King Hu's 1966 wuxia film Dragon Inn was a ground-breaking and hugely popular film, so it's not surprising that eventually somebody had the idea of remaking it. The task fell to the hugely successful Hong Kong film producer Tsui Hark. While Tsui was an accomplished director in his own, he handed directorial duties to Raymond Lee (The Last Conflict). Lee and Tsui assembled an all-star cast for the remake, including Brigitte Lin, Tony Leung Ka-fai, Maggie Cheung and Donnie Yen. The resulting production, New Dragon Gate Inn, was a massive commercial hit and remains a popular cult film today.

The storyline is essentially the same as the original film. Tsao Siu-yan (Donnie Yen) is a powerful eunuch in control of China's Eastern Depot security agency. He has a rival general killed, and uses the general's children as bait to lure in the general's allies. Those allies successfully rescue the children, but are forced to take shelter at the isolated Dragon Gate Inn before they can escape across the border, When the Eastern Depot forces arrive, a complicated game of deception begins between the two forces.

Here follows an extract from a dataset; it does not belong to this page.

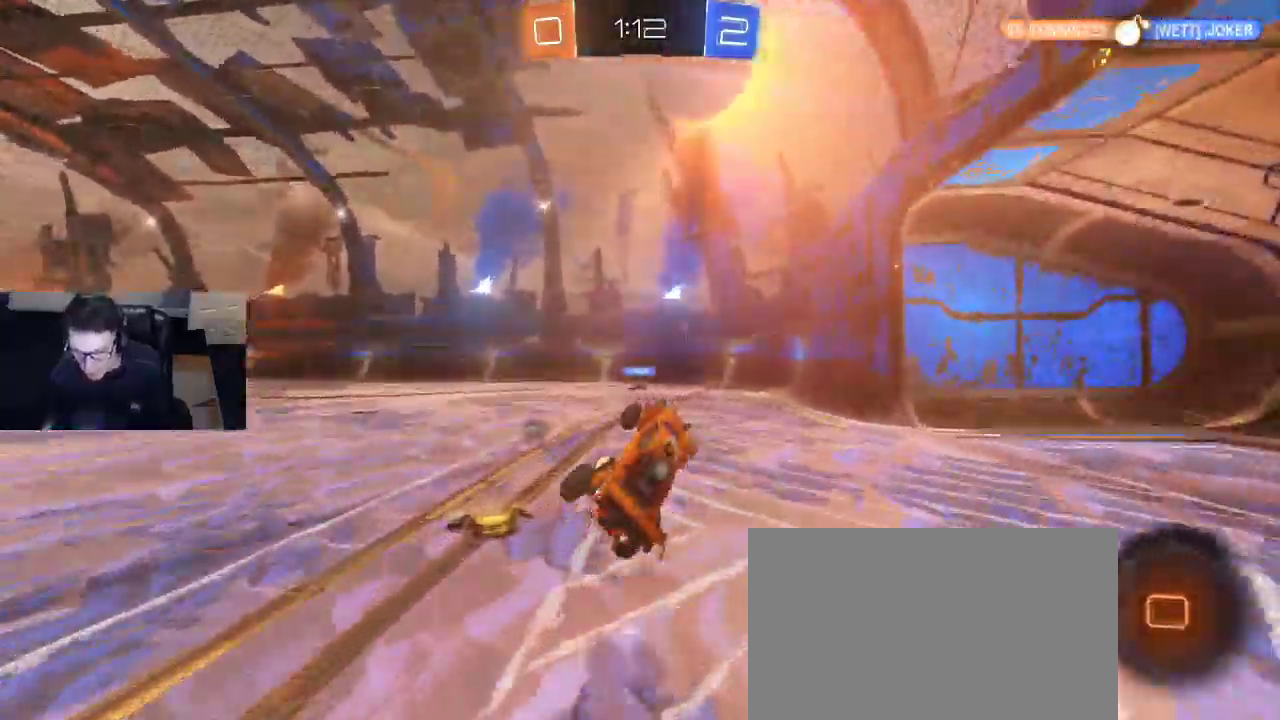
{"buttons": ["R1"], "left_stick": "left", "right_stick": "center", "events": [[17, "SQUARE", "up"], [67, "R2", "up"], [383, "R1", "down"], [483, "left_stick", "left"]]}
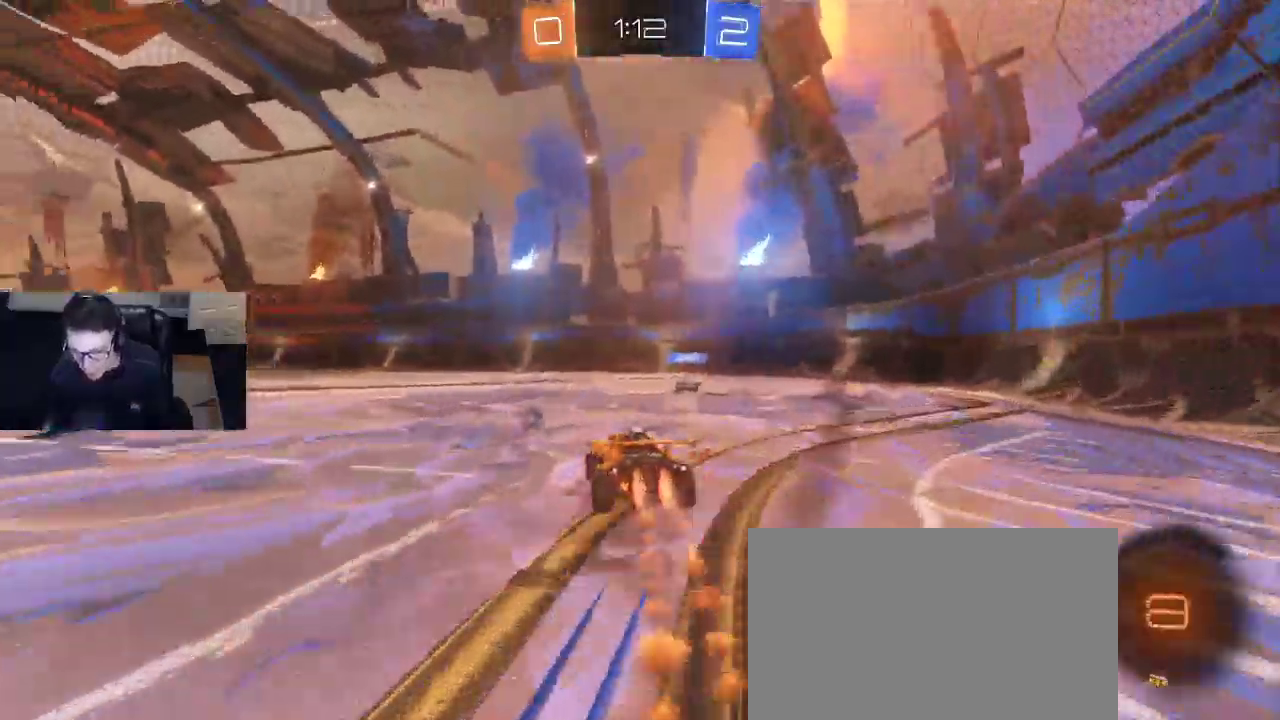
{"buttons": ["R2"], "left_stick": "center", "right_stick": "center", "events": [[217, "left_stick", "down"], [350, "R2", "down"], [367, "left_stick", "up-left"], [400, "R2", "up"], [467, "left_stick", "center"], [500, "R1", "up"], [500, "R2", "down"]]}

Dragon Inn was an excellent example of late 1960s wuxia cinema, representing all of the style and tone that the genre tended to express at the time. It's fascinating to see that New Dragon Gate Inn achieves much of the same effect, only 26 years later and reflecting the typical style of early 1990s wuxia instead. The characters are mostly the same. The storyline is, in broad terms, intact. The action is much more frequent and its choreography more elaborate. The plot is more complex. The film is also much more humorous, in a fairly dark sort of a way.

Brigitte Lin plays Yao Mo-yan, a master swordswoman with an unrequited love for her fighting companion Chow Wai-on (Tony Leung Ka-fai). They arrive at the Dragon Gate Inn to protect the two children. Lin is a phenomenal performer who I have liked immensely in a number of Hong Kong films, including Peking Opera Blues, The Bride with White Hair and Ashes of Time. She sadly retired in 1994. She is excellent here, giving Mo-yan a depth and a melancholy air that lifts the character quite far beyond what she's given in the screenplay. Hers is the most interesting performance in the film, since Tony Leung simply doesa charismatic job of playing a heroic warrior, and Donnie Yen effectively only appears during the climax.

Maggie Cheung plays a new character: Jade, the bawdy, untrustworthy owner of the inn, whose staff are all criminals, and who is playing both the rebels and the Eastern Depot off one another. Her criminal operations give the film quite a horrific edge: anyone killed at the inn is quickly dropped down into the cellars, where a skilled cook strips the flesh from the bones in seconds before cooking it into the inn's celebrated dumplings. Cheung has good comic timing, making Jade a broadly played but highly entertaining addition.

At about the 80 minute mark the various deceptions, gambits and lies all collapse, and the film explodes into action for the remainder of its running time. It is brilliantly staged combat, performed at sometimes astonishing speeds and with excellent use of wire-work, sword-fighting and kung fu. The film's climax is an odd one. It begins as a three-versus-one sword fight in a sandstorm, which is incredibly well shot and edited, but suddenly takes a right turn into also slapstick-style antics that threaten to derail the whole scene. It doesn't ruin the film, but it does cause a worrying wobble in quality at precisely the worst possible moment.

New Dragon Gate Inn lacks the dignity and poise of its inspiration, but it does stand up extremely well as a classic example of its genre and of the year in which it was made. It was also popular enough that 19 years later Dragon Inn was remade again, this time as Flying Swords of Dragon Gate with Jet Li in the leading role.